Description john stultz 2004-04-19 09:32:11 UTC
As reported on lkml by niclas.gustafsson@codesense.com 
 
Hardware Environment: IBM x305 
Software Environment: Linux 2.6.5 kernel 
Problem Description: 
After running for a while (~12-24 hours) time seemingly stops/slows to a 
crawl, jiffies is incremented very slowly and the following is output into 
dmesg. 
	Losing too many ticks! 
	TSC cannot be used as a timesource. <4> Possible reasons for this are: 
	   You're running with Speedstep, 
	   You don't have DMA enabled for your hard disk (see hdparm), 
	   Incorrect TSC synchronization on an SMP system (see dmesg). 
 
Steps to reproduce: 
1. Boot 2.6.5 on IBM x305 
2. watch time of day 
3. wait 24 hours
Comment 1 john stultz 2004-04-19 09:36:23 UTC
I've reproduced this issue in our labs.
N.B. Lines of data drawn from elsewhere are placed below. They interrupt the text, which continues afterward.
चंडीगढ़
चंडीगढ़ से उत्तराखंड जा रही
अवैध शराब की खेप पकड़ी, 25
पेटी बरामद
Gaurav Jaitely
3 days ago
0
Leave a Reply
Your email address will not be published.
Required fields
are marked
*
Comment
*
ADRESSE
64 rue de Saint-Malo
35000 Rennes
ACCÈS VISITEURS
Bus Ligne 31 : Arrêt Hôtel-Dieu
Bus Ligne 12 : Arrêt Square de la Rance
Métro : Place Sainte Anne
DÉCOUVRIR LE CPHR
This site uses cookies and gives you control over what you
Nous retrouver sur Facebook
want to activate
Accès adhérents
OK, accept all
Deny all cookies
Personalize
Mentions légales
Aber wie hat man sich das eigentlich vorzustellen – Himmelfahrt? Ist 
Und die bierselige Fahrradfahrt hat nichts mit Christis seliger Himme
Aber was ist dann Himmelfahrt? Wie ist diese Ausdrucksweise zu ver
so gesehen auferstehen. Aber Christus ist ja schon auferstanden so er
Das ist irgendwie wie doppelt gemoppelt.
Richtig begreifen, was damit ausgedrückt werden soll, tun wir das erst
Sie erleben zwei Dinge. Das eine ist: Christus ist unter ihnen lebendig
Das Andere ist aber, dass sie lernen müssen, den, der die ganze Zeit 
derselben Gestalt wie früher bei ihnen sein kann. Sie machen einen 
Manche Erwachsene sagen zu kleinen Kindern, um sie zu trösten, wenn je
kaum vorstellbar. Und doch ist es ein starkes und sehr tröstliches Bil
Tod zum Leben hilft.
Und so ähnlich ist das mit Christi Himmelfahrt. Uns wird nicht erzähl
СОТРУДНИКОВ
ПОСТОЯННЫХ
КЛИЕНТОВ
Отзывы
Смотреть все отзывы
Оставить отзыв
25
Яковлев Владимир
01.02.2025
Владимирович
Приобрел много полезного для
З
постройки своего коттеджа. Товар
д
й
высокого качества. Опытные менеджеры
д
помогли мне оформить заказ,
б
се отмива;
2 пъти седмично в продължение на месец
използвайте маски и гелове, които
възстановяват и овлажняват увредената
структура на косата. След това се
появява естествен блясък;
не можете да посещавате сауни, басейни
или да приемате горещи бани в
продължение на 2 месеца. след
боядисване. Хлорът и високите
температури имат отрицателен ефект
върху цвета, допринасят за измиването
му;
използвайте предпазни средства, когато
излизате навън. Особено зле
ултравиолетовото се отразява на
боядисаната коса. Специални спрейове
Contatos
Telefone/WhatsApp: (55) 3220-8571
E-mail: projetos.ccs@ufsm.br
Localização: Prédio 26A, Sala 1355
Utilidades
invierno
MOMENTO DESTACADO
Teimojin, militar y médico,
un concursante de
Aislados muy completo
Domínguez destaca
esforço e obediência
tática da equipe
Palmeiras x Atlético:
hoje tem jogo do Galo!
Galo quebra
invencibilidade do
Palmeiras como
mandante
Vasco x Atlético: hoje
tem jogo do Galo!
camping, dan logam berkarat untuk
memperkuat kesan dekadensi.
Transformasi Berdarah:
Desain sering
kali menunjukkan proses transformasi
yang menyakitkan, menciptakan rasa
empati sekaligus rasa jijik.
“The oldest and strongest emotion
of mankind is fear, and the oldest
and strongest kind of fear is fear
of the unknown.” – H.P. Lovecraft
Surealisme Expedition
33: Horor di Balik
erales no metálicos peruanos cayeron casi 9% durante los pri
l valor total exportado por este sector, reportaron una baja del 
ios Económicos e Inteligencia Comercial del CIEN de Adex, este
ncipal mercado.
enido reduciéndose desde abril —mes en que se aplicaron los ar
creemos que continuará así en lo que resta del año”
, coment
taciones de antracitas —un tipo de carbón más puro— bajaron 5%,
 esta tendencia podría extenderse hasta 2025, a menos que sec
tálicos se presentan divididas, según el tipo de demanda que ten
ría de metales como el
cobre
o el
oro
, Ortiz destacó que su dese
It seems that after 12-24 hours, the 
PIT suddenly stops sending interrupts at HZ frequency, and instead drops to 
something like once every 2 seconds. The TSC time source code sees this drop 
and assume's its running on a cpufreq changing cpu, dropping back to the PIT 
as a timesource.  
 
In my tests, once we fall back to the PIT, after some period of time the PIT 
returns to sending interrupts at HZ frequency. So it looks like the issue is 
somewhat spurratic. Possibly BIOS SMM/SMI related. 
Comment 2 john stultz 2004-04-19 09:38:50 UTC
Created attachment 2626 [details]
Proposed fix by Maciej W. Rozycki

Email message and patch sent to lkml by Maciej W. Rozycki with a proposed fix
(currently under testing).
Comment 3 john stultz 2004-04-20 14:02:15 UTC
Maciej's fix appears to resolve the issue (according to original bug reporter 
and also verified in the lab here). I'm following up with IBM hardware folks 
to see if we can get a BIOS fix for the issue as well. Maciej's workaround 
needs to be propagated into mainline and distros to handle existing systems w/ 
this issue. 
Comment 4 john stultz 2004-06-28 16:54:59 UTC
*** Bug 2964 has been marked as a duplicate of this bug. ***
Comment 5 Fabien Chevalier 2004-07-22 11:32:01 UTC
Hi,

We have one system (firewall) affected by this issue (x305, Linux 2.6.3). This
makes our system hang or iptables hash tables to get full so that the firewall
doesn't accept any new network connection. Quite funny for a firewall, to have
"DROP ALL" as only policy, no ? ;-)

Do you have any news about the x305 firmware fix?
The latest release seams to be 1.65, out in feb 2004, and doesn't contain the fix.

Regards,

Fabien
Comment 6 Andy Duplain 2004-08-26 06:20:32 UTC
I have this problem on a Netvista 8317 with the latest BIOS (version 
28KT26A).  I have tried kernel version 2.6.8 and 2.6.9-rc1 using timesource 
tsc and pmtmr.  When running 2.6.8 with tsc, I received the "losing too many 
ticks" kernel message, however I have yet to receive that under 2.6.9-rc1 with 
pmtmr, even though time has stopped.
Comment 7 john stultz 2004-08-26 10:28:46 UTC
Andy: Does Maciej's fix solve the problem for you? (see comment #2 for the 
attachment) 
 
 
Comment 8 Paul Larson 2004-08-26 13:56:27 UTC
I just ran into a similar problem on a 305 too.  It hangs partway through the
init scripts on boot.  If you leave it sitting for about a day, eventually it
will come back with the losing too many ticks message.  I tried the patch
(against 2.6.9-rc1) but it did not fix anything for me.
Comment 9 john stultz 2004-08-26 14:02:27 UTC
Paul: Does this happen every boot? Or just occasionally? 
Comment 10 Andy Duplain 2004-08-31 01:43:47 UTC
John: Yes Maciej's does fix the problem.  I applied it to 2.6.9-rc1 and it's 
been running now for 4 days without problem.
Comment 11 john stultz 2005-01-19 10:17:47 UTC
*** Bug 3693 has been marked as a duplicate of this bug. ***
Comment 12 john stultz 2005-04-01 11:15:29 UTC
I've been told a BIOS update fixes what appears to be the same issue on
ThinkCentre A50/M50 systems. I'd be interested if the folks seeing this problem
could confirm/deny if the BIOS update helps.

thanks
Comment 13 john stultz 2005-07-27 15:28:39 UTC
I believe the BIOS fix resolves this issue. Please reopen if this is not the case.